Secara etimologi (Bahasa), kata ‘wakaf’ berasal dari kata waqf (Bahasa Arab), yaitu masdar dari kata kerja waqafa sinonim dengan kata habasa artinya menahan, mencegah atau menghentikan. Dalam istilah syara’ (hukum) wakaf berarti menahan harta dan membelanjakan atau mengalirkan hasilnya di jalan Allah SWT. Ini berarti bahwa harta yang telah diwakafkan itu tidak boleh dijual, dihibahkan, dan diwariskan, dan hasilnya hendaklah digunakan sesuai dengan ketentuan pewakafan itu sendiri. Instrumen wakaf ini memang terbilang unik. Ketika wakaf diserahkan, kepemilikan pribadi berubah menjadi kepemilikan umum untuk keperluan orang banyak, yang hasilnya juga bisa dinikmati secara berkelanjutan. Dengan demikian, menurut Islam, bahwa harta wakaf harta adalah harta keagamaan yang bersifat abadi, yang harus dikelola dan dikembangkan untuk kesejahteraan umat, menurut syarat-syarat yang telah ditentukan.
Dalam perjalanan sejarah umat Islam wakaf telah berperan sebagai sarana dan modal yang secara nyata telah memberikan sumbangan besar bagi kemajuan dan kesejateraan umat. Umat Islam di beberapa negara, terutama negara-negara di kawasan Timur Tengah telah merasakan manfaat yang besar dari wakaf. Sebagai contoh, wakaf yang dimiliki oleh Al-Azhar di Mesir telah berperan besar dalam menyejahterakan kehidupan umat Islam di negeri ini baik lahir maupun batin. Dalam bidang pendidikan, wakaf Al-Azhar telah mampu membuat Universitas Al-Azhar tetap eksis dan survive selama tidak kurang dari 1000 tahun dan memberikan beasiswa kepada ribuan mahasiswanya. Di bidang dakwah, Al-Azhar telah membangun rumah-rumah ibadah dan mendirikan berbagai lembaga dakwah, infrastruktur pendidikan, serta mengirimkan para dai atau dosen ke berbagai belahan dunia. Tak hanya itu untuk mendukung keberlangsungan institusinya, dengan wakaf Al-Azhar mampu mengembangkan kemandirian lembaganya dengan memanfaatkan peluang bisnis, seperti perkebunan, pertanian, pabrik apartemen dan lain-lain. Pendek kata, wakaf di Al-Azhar telah berperan dalam menciptakan lingkungan kelembagaan seperti tiga poin di atas. Jika kelembagaannya masih bersifat individualistic-kharismatik pada gilirannya akan menggantungkan hidup pada individu yang berwenang tersebut.
Manajemen kelembagaan yang berbasiskan komunitas adalah sebuah keniscayaan bila menghendaki keberlangsungan lembaga. Pasalnya dasar pijakan model ini adalah komitmen pada akuntabilitas lembaga bukan individu. Akuntabilitas lembaga lembaga banyak ditentukan oleh kehandalan individu-individu yang bertanggungjawab dalam artian siap membantu membela dan memperjuangkan institusi.
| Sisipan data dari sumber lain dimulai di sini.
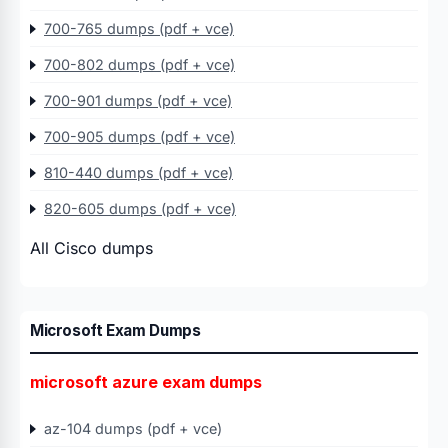
700-765 dumps (pdf + vce)
700-802 dumps (pdf + vce)
700-901 dumps (pdf + vce)
700-905 dumps (pdf + vce)
810-440 dumps (pdf + vce)
820-605 dumps (pdf + vce)
All Cisco dumps
Microsoft Exam Dumps
microsoft azure exam dumps
az-104 dumps (pdf + vce)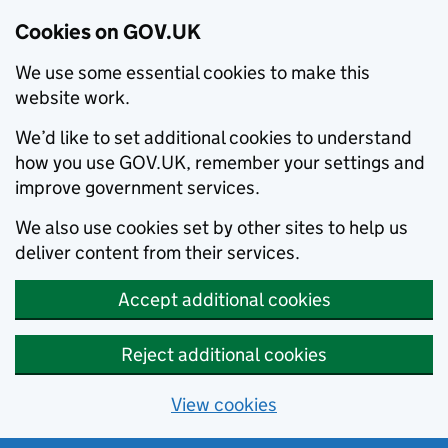
Cookies on GOV.UK
We use some essential cookies to make this
website work.
We’d like to set additional cookies to understand
how you use GOV.UK, remember your settings and
improve government services.
We also use cookies set by other sites to help us
deliver content from their services.
Accept additional cookies
Reject additional cookies
View cookies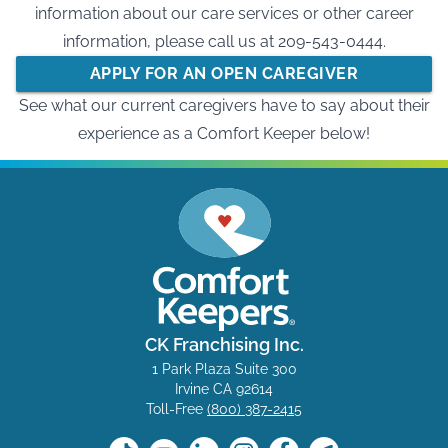
information about our care services or other career
information, please call us at
209-543-0444
.
APPLY FOR AN OPEN CAREGIVER
See what our current caregivers have to say about their
OPPORTUNITY
experience as a Comfort Keeper below!
CK Franchising Inc.
1 Park Plaza Suite 300
Irvine CA 92614
Toll-Free
(800) 387-2415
Komitmen seperti ini juga berlaku bagi para keluarga yang memiliki garis keturunan dai para pendiri Pondok. Jika mereka tidak siap bebuat untuk Pondok, tidak memiliki kemampuan, atau memiliki karakter yang zhalim, maka dalam “kamus PMDG”, suksesi kepemimpinan bukanlah di tangan mereka. Sebaliknya jika para keluarga tersebut memenuhi kualifikasi di atas, maka mereka termasuk orang yang diperhitungkan untuk kepemimpinan yang sudah dirintis oleh para leluhurnya itu. Hal ini selaras dengan cara pandang Al-Qur’an: “Dan ketika Ibrahim diuji oleh Tuhannya berupa melengkapi sebuah kalimat, bahwa sesungguhnya Aku menjadikan kamu sebagai pemimpin manusia, lalu siapa yang akan menggantikanmu? Ibrahim menjawab, adalah para keturunanku kemudian Allah memberikan pengecualian, bahwa tidak akan menjadi pemimpin, orang-orang yang zalim, walaupun dari para keturunanmu” (QS AL-Baqarah: 124).